Além das investigações contra os conselheiros, o MPMS deve pedir que eles devolvam o que teriam recebido como propina para fraudar processos licitatórios.
(Divulgação / PF)
O presidente interino do Tribunal de Contas do Estado de Mato Grosso do Sul (TCE-MS), Jerson Domingos, suspendeu o pagamento à empresa Dataeasy Consultoria e Informática Ltda., investigada pela Polícia Federal (PF) por envolvimento em corrupção com os conselheiros afastados Iran Coelho das Neves, Waldir Neves e Ronaldo Chadid. A empresa é tida pela PF como o principal foco de corrupção no TCE-MS, no contexto da Operação Terceirização de Ouro.
O contrato da DataEasy, de aproximadamente R$ 30 milhões por ano, com o TCE-MS vence no dia 24 de janeiro de 2023. Jerson Domingos já sinalizou o seu desejo de não renovar o contrato, e já mandou suspender o processo aberto pelo presidente afastado Iran Coelho das Neves para manter a contratação da Dataeasy.
Domingos anunciou, ainda, a contratação da Fundação Getúlio Vargas para promover auditoria nos contratos do TCE-MS. Hoje ele terá uma reunião com os representantes da FGV para tratar da auditoria.
“Precisamos saber onde está errado para ser feita a devida correção”, afirmou Domingos.
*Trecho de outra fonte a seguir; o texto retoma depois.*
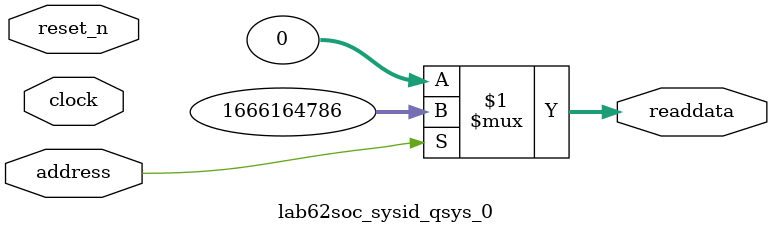
<source format=v>



// synthesis translate_off
`timescale 1ns / 1ps
// synthesis translate_on

// turn off superfluous verilog processor warnings 
// altera message_level Level1 
// altera message_off 10034 10035 10036 10037 10230 10240 10030 

module lab62soc_sysid_qsys_0 (
               // inputs:
                address,
                clock,
                reset_n,

               // outputs:
                readdata
             )
;

  output  [ 31: 0] readdata;
  input            address;
  input            clock;
  input            reset_n;

  wire    [ 31: 0] readdata;
  //control_slave, which is an e_avalon_slave
  assign readdata = address ? 1666164786 : 0;

endmodule



</source>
Ele disse, ainda, que pretende promover mudanças na estrutura da administração depois de conhecer o resultado da auditoria da FGV.
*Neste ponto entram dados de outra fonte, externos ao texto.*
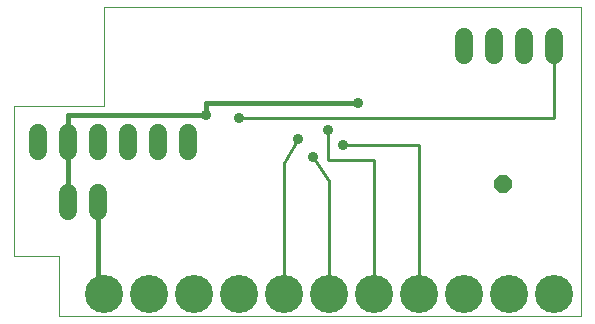
<source format=gbl>
G75*
%MOIN*%
%OFA0B0*%
%FSLAX24Y24*%
%IPPOS*%
%LPD*%
%AMOC8*
5,1,8,0,0,1.08239X$1,22.5*
%
%ADD10C,0.0000*%
%ADD11C,0.1270*%
%ADD12C,0.0600*%
%ADD13OC8,0.0600*%
%ADD14C,0.0357*%
%ADD15C,0.0160*%
%ADD16C,0.0100*%
D10*
X001600Y000550D02*
X001600Y002550D01*
X000100Y002550D01*
X000100Y007550D01*
X003100Y007550D01*
X003100Y010850D01*
X019000Y010850D01*
X019000Y000550D01*
X001600Y000550D01*
D11*
X003100Y001300D03*
X004600Y001300D03*
X006100Y001300D03*
X007600Y001300D03*
X009100Y001300D03*
X010600Y001300D03*
X012100Y001300D03*
X013600Y001300D03*
X015100Y001300D03*
X016600Y001300D03*
X018100Y001300D03*
D12*
X005900Y006050D02*
X005900Y006650D01*
X004900Y006650D02*
X004900Y006050D01*
X003900Y006050D02*
X003900Y006650D01*
X002900Y006650D02*
X002900Y006050D01*
X001900Y006050D02*
X001900Y006650D01*
X000900Y006650D02*
X000900Y006050D01*
X001900Y004650D02*
X001900Y004050D01*
X002900Y004050D02*
X002900Y004650D01*
X015100Y009250D02*
X015100Y009850D01*
X016100Y009850D02*
X016100Y009250D01*
X017100Y009250D02*
X017100Y009850D01*
X018100Y009850D02*
X018100Y009250D01*
D13*
X016400Y004950D03*
D14*
X011050Y006250D03*
X010550Y006750D03*
X009550Y006450D03*
X010050Y005850D03*
X007600Y007150D03*
X006500Y007250D03*
X011550Y007650D03*
D15*
X006500Y007650D01*
X006500Y007250D01*
X001900Y007250D01*
X001900Y006350D01*
X001900Y004350D01*
X002900Y004350D02*
X002900Y001500D01*
X003100Y001300D01*
D16*
X009100Y001300D02*
X009100Y005650D01*
X009550Y006450D01*
X010550Y006750D02*
X010550Y005750D01*
X012100Y005750D01*
X012100Y001300D01*
X010600Y001300D02*
X010600Y005050D01*
X010050Y005850D01*
X011050Y006250D02*
X013600Y006250D01*
X013600Y001300D01*
X018100Y007150D02*
X007600Y007150D01*
X018100Y007150D02*
X018100Y009550D01*
M02*

</source>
Sobre a operação Terceirização de Ouro
O nome da operação, diga-se de passagem, faz alusão ao polpudo contrato da Dataeasy com o Tribunal, a partir do qual eram empregados parentes e conhecidos dos conselheiros, além de feitos saques milionários pela empresa.
Por causa do envolvimento em supostas fraudes no processo de licitação, que garantem a empresa como uma das principais fornecedoras de informática e serviços do TCE-MS (apesar de executar, em muitas situações, os mesmos serviços já realizados por servidores ou outras empresas especializadas), o presidente do Tribunal, Iran Coelho das Neves, Waldir Neves e Ronaldo Chadid foram afastados do cargo pelo ministro Francisco Falcão, do Superior Tribunal de Justiça (STJ), e ainda terão de usar tornozeleira eletrônica pelos próximos seis meses.
O uso da tornozeleira eletrônica e a obrigação de manter distância do Tribunal de Contas de MS para os três conselheiros foram as medidas encontradas pelo ministro do STJ para negar o pedido da Polícia Federal e do Ministério Público Federal (MPF), que pediram a prisão preventiva dos três e, ainda, da chefe de gabinete de Chadid, Thais Xavier da Costa.
Em trecho da decisão, o ministro do STJ Francisco Falcão diz para que detalhes e documentos das investigações que implicaram os conselheiros sejam compartilhados “com o Ministério Público do Estado de Mato Grosso do Sul (MPMS), para que este adote as medidas judiciais cíveis cabíveis, tais como a propositura de ação civil para a anulação e a suspensão do contrato entre o TCE-MS e a Dataeasy, a propositura de ações de improbidade, ressarcimento e outras que se entender cabíveis”.
Ou seja, além das investigações contra os conselheiros, o MPMS deve pedir que eles devolvam o que teriam recebido como propina para fraudar processos licitatórios.
Pelas investigações do MPF, os conselheiros teriam praticado crimes de corrupção ativa e passiva, fraude em licitações, fraude na execução de contratos, falsidade ideológica e lavagem de dinheiro.